# Windows Server 2008R2 Enterprise Administrator Password reset/recover



## TAViX (Aug 16, 2010)

So the thing is, I have forgot my Administrator Password in Windows Server 2008 R2 - Enterprise...
How should I recover it or reset it?!?!?!?! I've searched the web a lot without any satisfactory results, and I'm desperate I don't know what to do. I have the original DVD, but I don't want to reinstall it tho, because I also have Win 7 on another partition, and I don't know how will it go...
Please, do you know of any tips/tricks for doing that???


----------



## dir_d (Aug 16, 2010)

On the setup it should have made you create a recover usb file or something its been awhile. im taking it you dont have that either?


----------



## MoonPig (Aug 16, 2010)

dir_d said:


> On the setup it should have made you create a recover usb file or something its been awhile. im taking it you dont have that either?
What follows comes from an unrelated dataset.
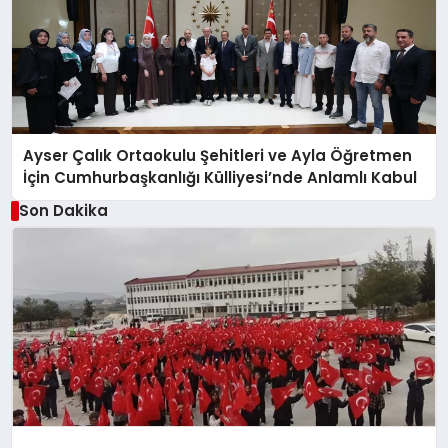
Ayser Çalık Ortaokulu Şehitleri ve Ayla Öğretmen
İçin Cumhurbaşkanlığı Külliyesi’nde Anlamlı Kabul
Son Dakika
I never got prompted for that when i installed R2.

Would booting in safe mode work?


----------



## FordGT90Concept (Aug 16, 2010)

The easiest way is to logon using another accout with admin rights and modify the other account.


Here's a more difficult approach:
http://www.associatedcontent.com/article/2916592/how_to_reset_windows_server_2008_password.html


----------



## Hybrid_theory (Aug 16, 2010)

If you can't get into anything. Try booting ophcrack and clearing the password:
http://ophcrack.sourceforge.net/download.php

It doesn't say server support, but its worth a shot


----------